[Saved entries]

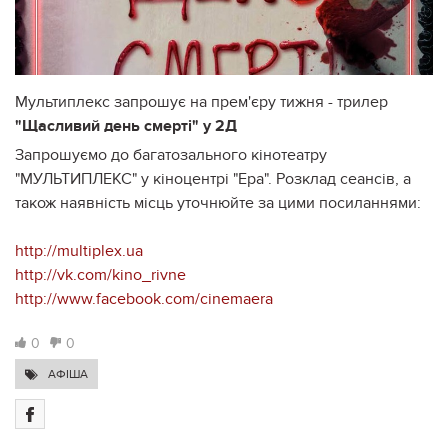
Мультиплекс запрошує на прем'єру тижня - трилер
"Щасливий день смерті" у 2Д
Запрошуємо до багатозального кінотеатру
"МУЛЬТИПЛЕКС" у кіноцентрі "Ера". Розклад сеансів, а
також наявність місць уточнюйте за цими посиланнями:
http://multiplex.ua
http://vk.com/kino_rivne
http://www.facebook.com/
cinemaera
0
0
АФІША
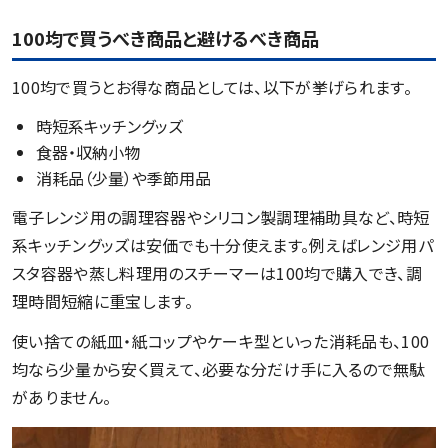
100均で買うべき商品と避けるべき商品
100均で買うとお得な商品としては、以下が挙げられます。
時短系キッチングッズ
食器・収納小物
消耗品（少量）や季節用品
電子レンジ用の調理容器やシリコン製調理補助具など、時短
系キッチングッズは安価でも十分使えます。例えばレンジ用パ
スタ容器や蒸し料理用のスチーマーは100均で購入でき、調
理時間短縮に重宝します。
使い捨ての紙皿・紙コップやケーキ型といった消耗品も、100
均なら少量から安く買えて、必要な分だけ手に入るので無駄
がありません。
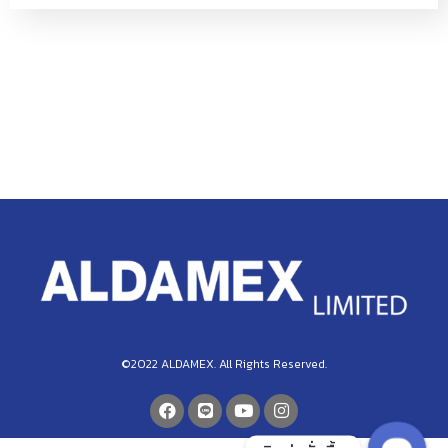
©2022 ALDAMEX. All Rights Reserved.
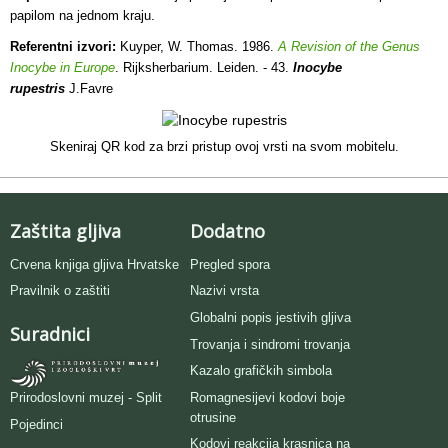
papilom na jednom kraju.
Referentni izvori:
Kuyper, W. Thomas. 1986.
A Revision of the Genus
Inocybe in Europe
. Rijksherbarium. Leiden. - 43.
Inocybe
rupestris
J.Favre
Skeniraj QR kod za brzi pristup ovoj vrsti na svom mobitelu.
Zaštita gljiva
Dodatno
Crvena knjiga gljiva Hrvatske
Pregled spora
Pravilnik o zaštiti
Nazivi vrsta
Globalni popis jestivih gljiva
Suradnici
Trovanja i sindromi trovanja
Kazalo grafičkih simbola
Romagnesijevi kodovi boje
Prirodoslovni muzej - Split
otrusine
Pojedinci
Kodovi reakcija krasnica na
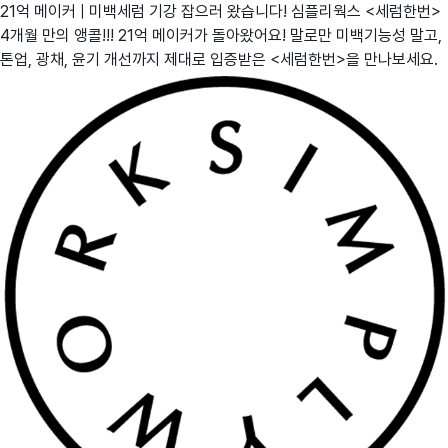
21억 메이커 | 미백세럼 기강 잡으러 왔습니다! 심플리웍스 <세럼한번>
4개월 만의 앵콜!!! 21억 메이커가 돌아왔어요! 말로만 미백기능성 말고,
톤업, 광채, 윤기 개선까지 제대로 입증받은 <세럼한번>을 만나보세요.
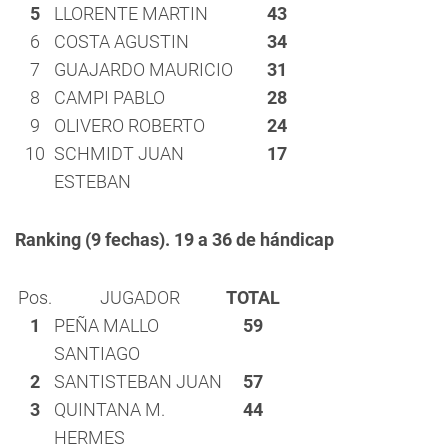
5
LLORENTE MARTIN
43
6
COSTA AGUSTIN
34
7
GUAJARDO MAURICIO
31
8
CAMPI PABLO
28
9
OLIVERO ROBERTO
24
10
SCHMIDT JUAN
17
ESTEBAN
Ranking (9 fechas). 19 a 36 de hándicap
Pos.
JUGADOR
TOTAL
1
PEÑA MALLO
59
SANTIAGO
2
SANTISTEBAN JUAN
57
3
QUINTANA M.
44
HERMES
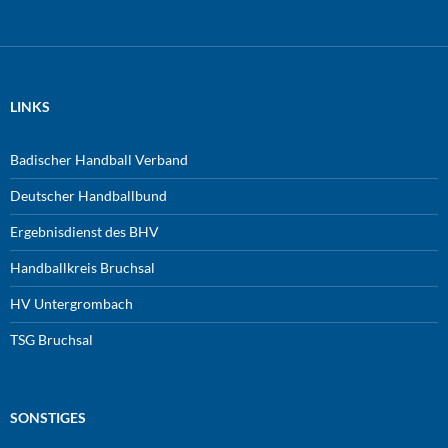
LINKS
Badischer Handball Verband
Deutscher Handballbund
Ergebnisdienst des BHV
Handballkreis Bruchsal
HV Untergrombach
TSG Bruchsal
SONSTIGES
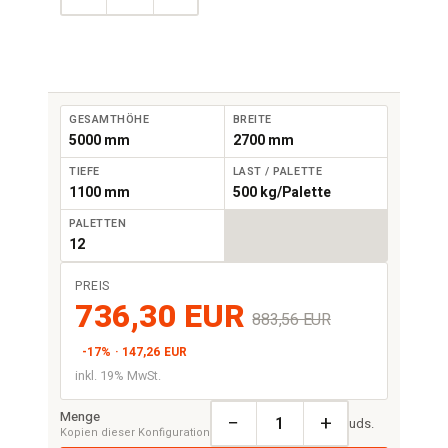
GESAMTHÖHE
BREITE
5000 mm
2700 mm
TIEFE
LAST / PALETTE
1100 mm
500 kg/Palette
PALETTEN
12
PREIS
736,30 EUR
883,56 EUR
-17% · 147,26 EUR
inkl. 19% MwSt.
Menge
−
+
uds.
Kopien dieser Konfiguration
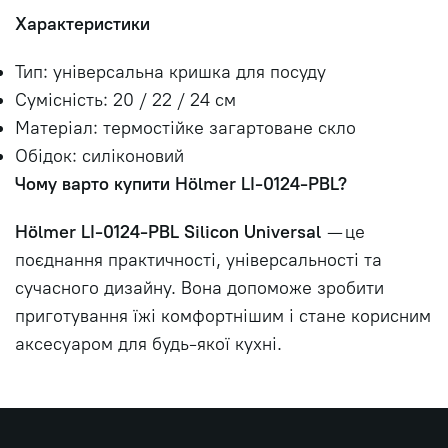
Характеристики
Тип: універсальна кришка для посуду
Сумісність: 20 / 22 / 24 см
Матеріал: термостійке загартоване скло
Обідок: силіконовий
Чому варто купити Hölmer LI-0124-PBL?
Hölmer LI-0124-PBL Silicon Universal
— це
поєднання практичності, універсальності та
сучасного дизайну. Вона допоможе зробити
приготування їжі комфортнішим і стане корисним
аксесуаром для будь-якої кухні.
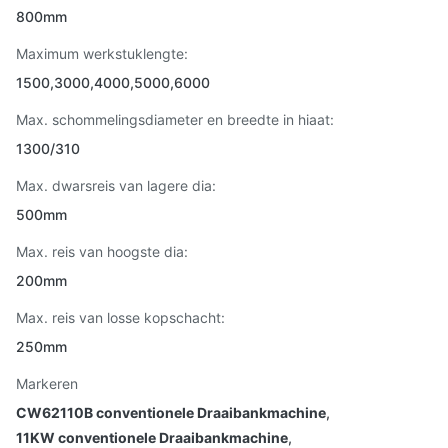
800mm
Maximum werkstuklengte:
1500,3000,4000,5000,6000
Max. schommelingsdiameter en breedte in hiaat:
1300/310
Max. dwarsreis van lagere dia:
500mm
Max. reis van hoogste dia:
200mm
Max. reis van losse kopschacht:
250mm
Markeren
CW62110B conventionele Draaibankmachine
,
11KW conventionele Draaibankmachine
,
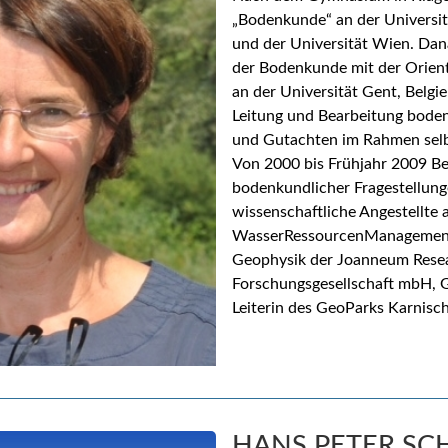
„Bodenkunde“ an der Universit
und der Universität Wien. Da
der Bodenkunde mit der Orien
an der Universität Gent, Belgi
Leitung und Bearbeitung boden
und Gutachten im Rahmen selbs
Von 2000 bis Frühjahr 2009 B
bodenkundlicher Fragestellung
wissenschaftliche Angestellte a
WasserRessourcenManagement
Geophysik der Joanneum Rese
Forschungsgesellschaft mbH, G
Leiterin des GeoParks Karnisc
HANS PETER S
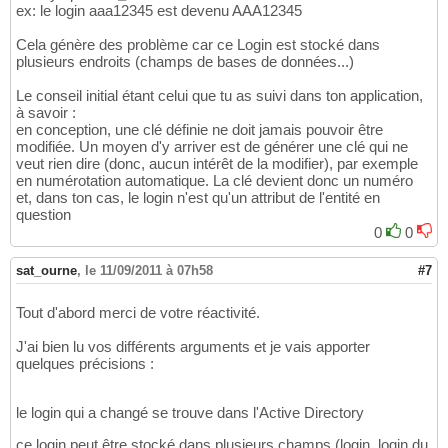
ex: le login aaa12345 est devenu AAA12345
Cela génère des problème car ce Login est stocké dans
plusieurs endroits (champs de bases de données...)
Le conseil initial étant celui que tu as suivi dans ton application,
à savoir :
en conception, une clé définie ne doit jamais pouvoir être
modifiée. Un moyen d'y arriver est de générer une clé qui ne
veut rien dire (donc, aucun intérêt de la modifier), par exemple
en numérotation automatique. La clé devient donc un numéro
et, dans ton cas, le login n'est qu'un attribut de l'entité en
question
0
0
sat_ourne
,
le 11/09/2011 à 07h58
#7
Tout d'abord merci de votre réactivité.
J'ai bien lu vos différents arguments et je vais apporter
quelques précisions :
le login qui a changé se trouve dans l'Active Directory
ce login peut être stocké dans plusieurs champs (login, login du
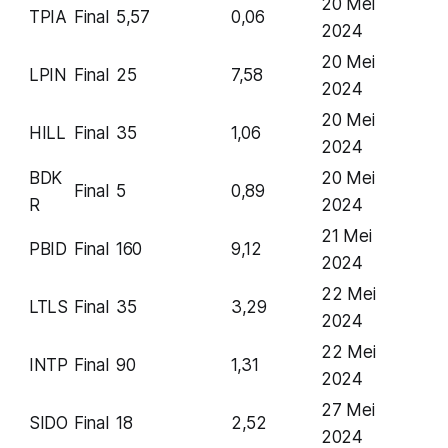
20 Mei
TPIA
Final
5,57
0,06
2024
20 Mei
LPIN
Final
25
7,58
2024
20 Mei
HILL
Final
35
1,06
2024
BDK
20 Mei
Final
5
0,89
R
2024
21 Mei
PBID
Final
160
9,12
2024
22 Mei
LTLS
Final
35
3,29
2024
22 Mei
INTP
Final
90
1,31
2024
27 Mei
SIDO
Final
18
2,52
2024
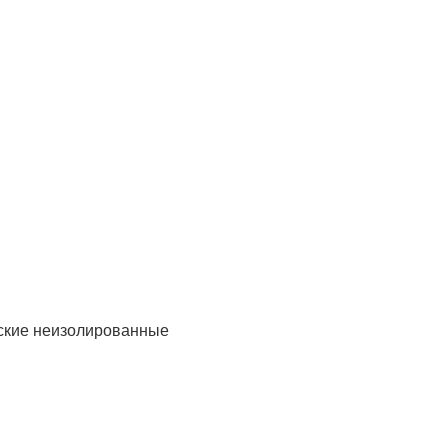
ские неизолированные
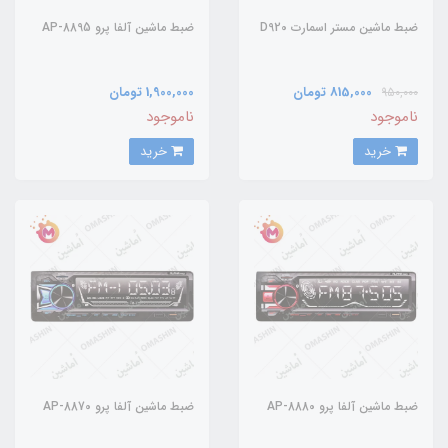
ضبط ماشین مستر اسمارت D920
ضبط ماشین آلفا پرو AP-8895
815,000 تومان
1,900,000 تومان
950,000
ناموجود
ناموجود
خرید
خرید
ضبط ماشین آلفا پرو AP-8880
ضبط ماشین آلفا پرو AP-8870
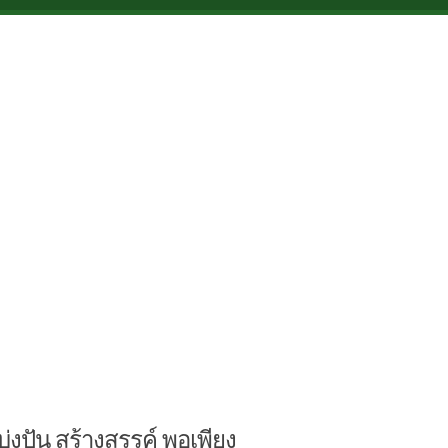
บ่งปัน สร้างสรรค์ พอเพียง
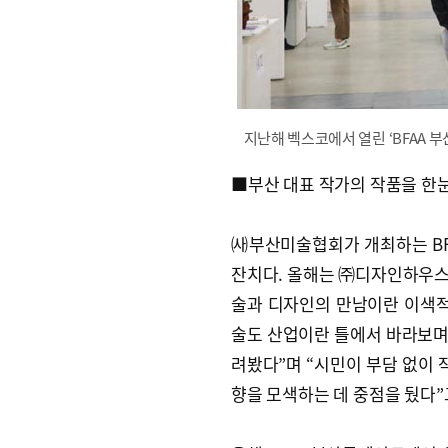
지난해 벡스코에서 열린 ‘BFAA 
■부산 대표 작가의 작품을 한
㈔부산미술협회가 개최하는 B
잔치다. 올해는 ㈜디자인하우스와
술과 디자인의 만남이란 이색적
술도 산업이란 틀에서 바라보며
려봤다”며 “시민이 부담 없이 
향을 모색하는 데 중점을 뒀다”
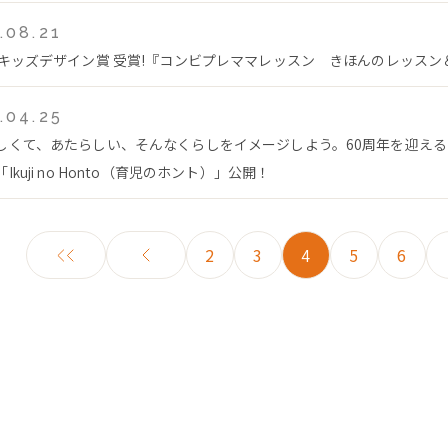
.08.21
回キッズデザイン賞 受賞!『コンビプレママレッスン きほんのレッス
.04.25
しくて、あたらしい、そんなくらしをイメージしよう。60周年を迎え
Ikuji no Honto（育児のホント）」公開！
2
3
4
5
6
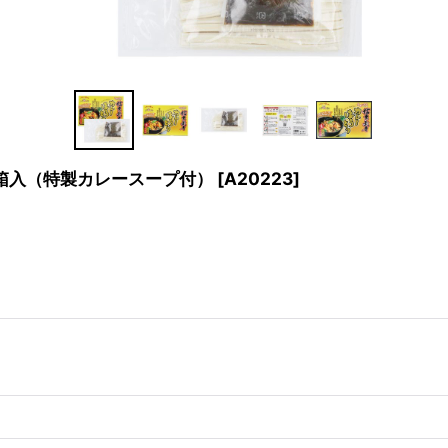
 箱入（特製カレースープ付）
[
A20223
]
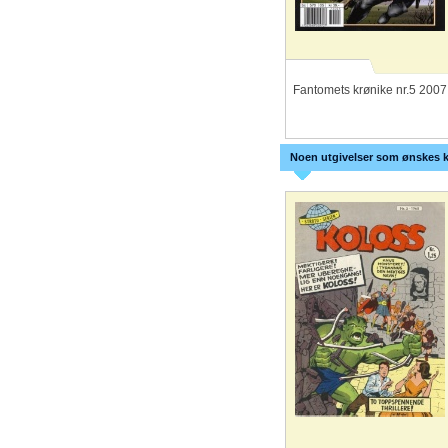
Fantomets krønike nr.5 2007
Noen utgivelser som ønskes k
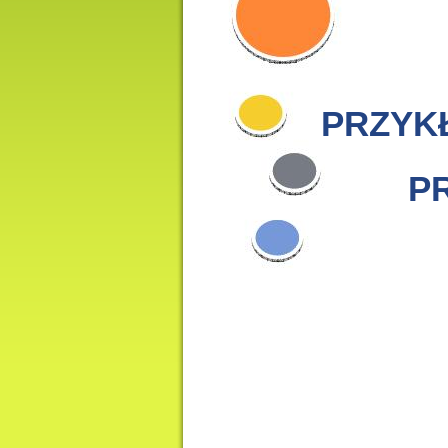
PRZYK
P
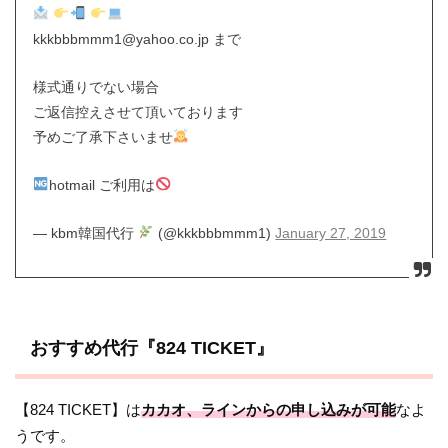
kkkbbbmmm1@yahoo.co.jp まで
様式通りでない場合
ご返信控えさせて頂いております
予めご了承下さいませ
hotmail ご利用は
— kbm韓国代行
(@kkkbbbmmm1)
January 27, 2019
おすすめ代行『824 TICKET』
【824 TICKET】は
カカオ、ラインからの申し込みが可能
なよ
うです。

**AIM OF THE TASK:**
Which lines in the data above contain the word "plusieurs"? Copy each of them out in full.

**PROBLEM SOLUTION:**
plusieurs endroits (champs de bases de données...)
ce login peut être stocké dans plusieurs champs (login, login du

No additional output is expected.